§ **Problem statement**
The records that follow must be repeated exactly, except for their pictures.

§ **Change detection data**
━━━━━━━━
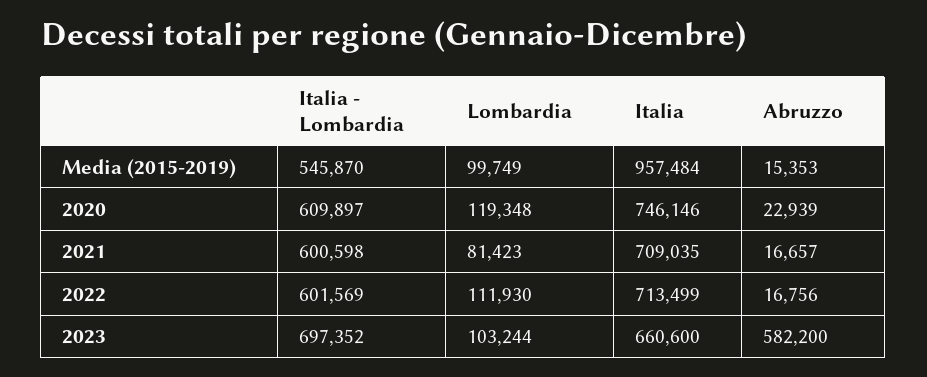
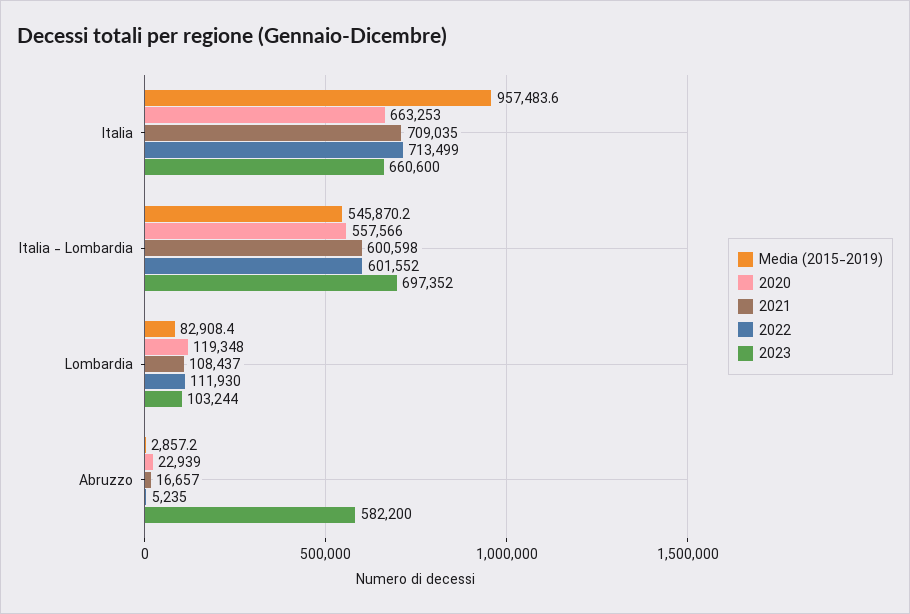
Media (2015-2019), Lombardia: 99749 -> 82908.4
Media (2015-2019), Abruzzo: 15353 -> 2857.2
2020, Italia - Lombardia: 609897 -> 557566
2020, Italia: 746146 -> 663253
2021, Lombardia: 81423 -> 108437
2022, Italia - Lombardia: 601569 -> 601552
2022, Abruzzo: 16756 -> 5235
━━━━━━━━
§ **Your response**
Media (2015-2019), Lombardia: 99749 -> 82908.4
Media (2015-2019), Abruzzo: 15353 -> 2857.2
2020, Italia - Lombardia: 609897 -> 557566
2020, Italia: 746146 -> 663253
2021, Lombardia: 81423 -> 108437
2022, Italia - Lombardia: 601569 -> 601552
2022, Abruzzo: 16756 -> 5235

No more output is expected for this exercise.